Noch bis spätnachts machte Magdalena das ganze Wohnzimmer sauber. Sie entsorgte auch die Asche im Kamin, die längst erkaltet war. Dann wurde es dunkel im Haus. Mechthild Winehouse-Kennedy schlief mit einer weichen Binde auf den Augen in ihrem üppigen Schlafzimmer mit dem begehbaren Kleiderschrank ihren Rausch aus. Flach ging ihr Atem, unruhig zuckte sie gelegentlich mit den Beinen und Armen. Jakob und Matteo waren auch längst auf ihren Zimmern und im Bett, schauten aber noch heimlich Serien auf Netflix. Zwar hatten sie ihre Handys brav um zehn Uhr an die Mutter abgegeben, wie sie es jeden Abend tun mussten. Doch hatten sich beide heimlich Tablets gekauft, mit denen sie nonstop im Netz surfen konnten.
Um Mitternacht trat Vater Jo aus der Türe, weil er kurz einmal ums Haus schlendern wollte.
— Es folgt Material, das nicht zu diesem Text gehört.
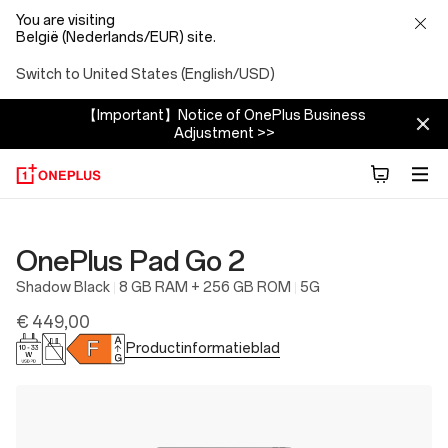
You are visiting
België (Nederlands/EUR) site.
Switch to United States (English/USD)
【Important】Notice of OnePlus Business
Adjustment >>
OnePlus Pad Go 2
Shadow Black
8 GB RAM + 256 GB ROM
5G
€ 449,00
Productinformatieblad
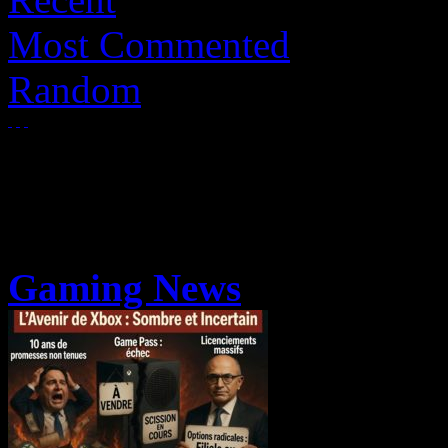
Most Commented
Random
Gaming News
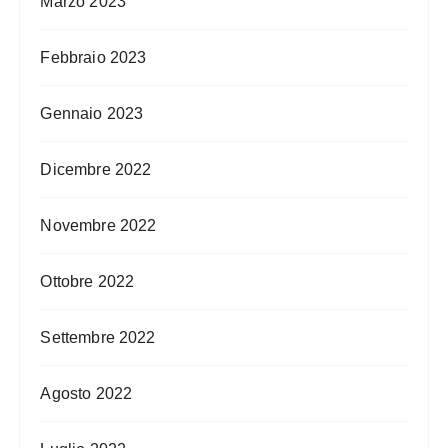
Marzo 2023
Febbraio 2023
Gennaio 2023
Dicembre 2022
Novembre 2022
Ottobre 2022
Settembre 2022
Agosto 2022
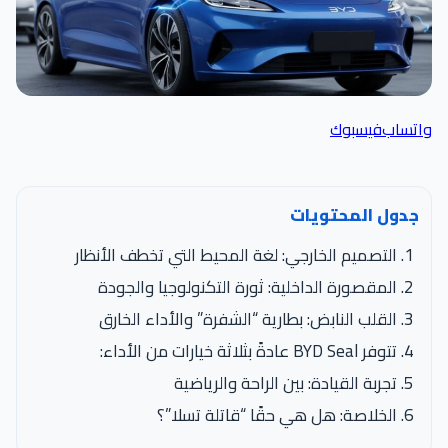
واتساب
فيسبوك
جدول المحتويات
التصميم الخارجي: لغة المحيط التي تخطف الأنظار
المقصورة الداخلية: ثورة التكنولوجيا والجودة
القلب النابض: بطارية “الشفرة” والأداء الخارق
تتوفر BYD Seal عادةً بثلاثة خيارات من الأداء:
تجربة القيادة: بين الراحة والرياضية
الخلاصة: هل هي حقًا “قاتلة تسلا”؟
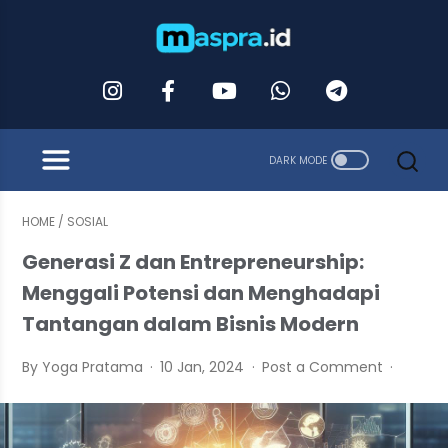
HOME
/
SOSIAL
Generasi Z dan Entrepreneurship:
Menggali Potensi dan Menghadapi
Tantangan dalam Bisnis Modern
By Yoga Pratama
10 Jan, 2024
Post a Comment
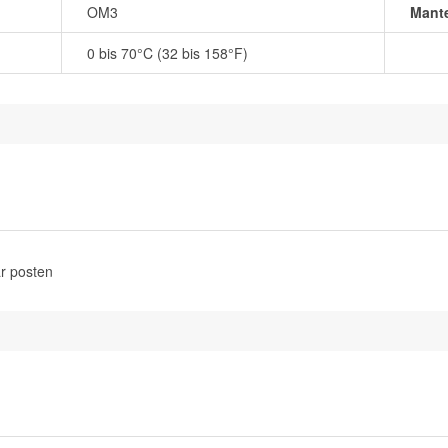
OM3
Mante
0 bis 70°C (32 bis 158°F)
r posten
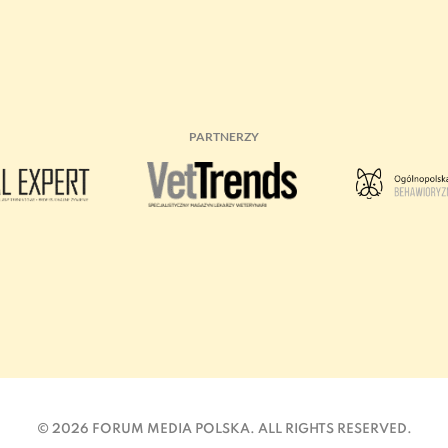
PARTNERZY
©
2026 FORUM MEDIA POLSKA. ALL RIGHTS RESERVED.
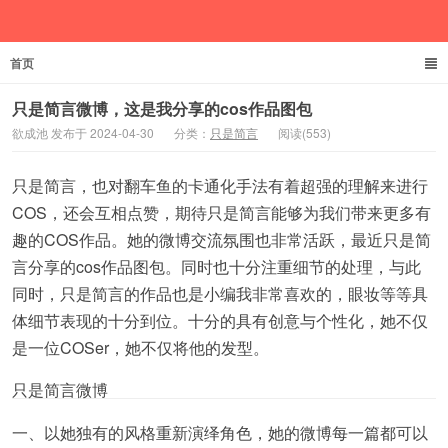
首页
欲成池
只是简言微博，这是我分享的cos作品图包
欲成池 发布于 2024-04-30
分类：
只是简言
阅读(553)
只是简言，也对翻车鱼的卡通化手法有着超强的理解来进行
COS，还会互相点赞，期待只是简言能够为我们带来更多有
趣的COS作品。她的微博交流氛围也非常活跃，最近只是简
言分享的cos作品图包。同时也十分注重细节的处理，与此
同时，只是简言的作品也是小编我非常喜欢的，眼妆等等具
体细节表现的十分到位。十分的具有创意与个性化，她不仅
是一位COSer，她不仅将他的发型。
只是简言微博
一、以她独有的风格重新演绎角色，她的微博每一篇都可以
Dabei sah er in den beiden Kinderzimmern das grünliche Schimmern und wusste sofort Bescheid. Doch sagen würde er nichts, weshalb auch; er wollte die Buben lieber einfach machen lassen. Und sowieso wollte er in diesem Moment nur seine unbändige Freude darüber genießen, endlich die Schwiegermutter und deren Dackel losgeworden zu sein. »Das ist doch einfach nicht zu fassen«, sagte der Hausherr mit schelmischer Freude zu sich selbst.
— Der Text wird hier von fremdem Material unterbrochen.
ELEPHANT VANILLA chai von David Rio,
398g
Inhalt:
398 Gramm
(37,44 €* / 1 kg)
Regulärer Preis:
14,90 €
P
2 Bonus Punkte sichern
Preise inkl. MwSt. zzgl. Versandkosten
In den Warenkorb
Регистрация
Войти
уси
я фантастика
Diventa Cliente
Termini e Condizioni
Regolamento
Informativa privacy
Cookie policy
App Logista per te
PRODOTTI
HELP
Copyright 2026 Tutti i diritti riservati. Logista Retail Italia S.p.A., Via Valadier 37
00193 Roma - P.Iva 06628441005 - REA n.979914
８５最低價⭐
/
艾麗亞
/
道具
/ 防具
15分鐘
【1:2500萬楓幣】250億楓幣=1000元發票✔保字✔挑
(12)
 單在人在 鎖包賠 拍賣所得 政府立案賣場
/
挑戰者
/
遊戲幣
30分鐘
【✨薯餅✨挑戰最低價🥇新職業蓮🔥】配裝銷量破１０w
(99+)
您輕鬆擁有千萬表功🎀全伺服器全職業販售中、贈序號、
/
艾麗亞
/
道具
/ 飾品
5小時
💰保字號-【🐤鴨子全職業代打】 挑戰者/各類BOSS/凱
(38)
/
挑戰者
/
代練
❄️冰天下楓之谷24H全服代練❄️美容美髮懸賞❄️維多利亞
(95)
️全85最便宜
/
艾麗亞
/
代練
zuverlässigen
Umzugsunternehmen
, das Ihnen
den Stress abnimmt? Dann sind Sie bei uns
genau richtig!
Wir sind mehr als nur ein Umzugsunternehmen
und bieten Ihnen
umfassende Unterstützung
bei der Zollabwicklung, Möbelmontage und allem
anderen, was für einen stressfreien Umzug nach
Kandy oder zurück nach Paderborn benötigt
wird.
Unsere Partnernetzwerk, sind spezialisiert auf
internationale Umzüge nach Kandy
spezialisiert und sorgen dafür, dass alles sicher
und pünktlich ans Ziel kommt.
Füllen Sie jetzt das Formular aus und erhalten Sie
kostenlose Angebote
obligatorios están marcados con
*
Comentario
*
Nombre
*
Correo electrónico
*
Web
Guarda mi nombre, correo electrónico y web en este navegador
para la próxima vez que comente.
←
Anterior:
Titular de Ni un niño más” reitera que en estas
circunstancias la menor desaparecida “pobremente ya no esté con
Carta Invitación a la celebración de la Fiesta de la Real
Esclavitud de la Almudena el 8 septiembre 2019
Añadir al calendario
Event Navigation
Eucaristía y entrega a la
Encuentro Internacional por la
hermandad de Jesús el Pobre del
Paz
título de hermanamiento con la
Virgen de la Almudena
Dann spürte er das Vibrationssignal seines Handys in der Gesäßtasche. Auf dem Display leuchtete eine neue WhatsApp-Meldung. Sie war von Jeannette, seiner neuesten Bekanntschaft. Sie wünschte sich, ihn morgen über Mittag im Hotel 25hours zu treffen. Er schmunzelte, freute sich und schickte ihr zum Einverständnis ein Emoji zurück. Es war ein Samichlaus mit Bart, stechenden Augen und rot-weißer Zipfelmütze.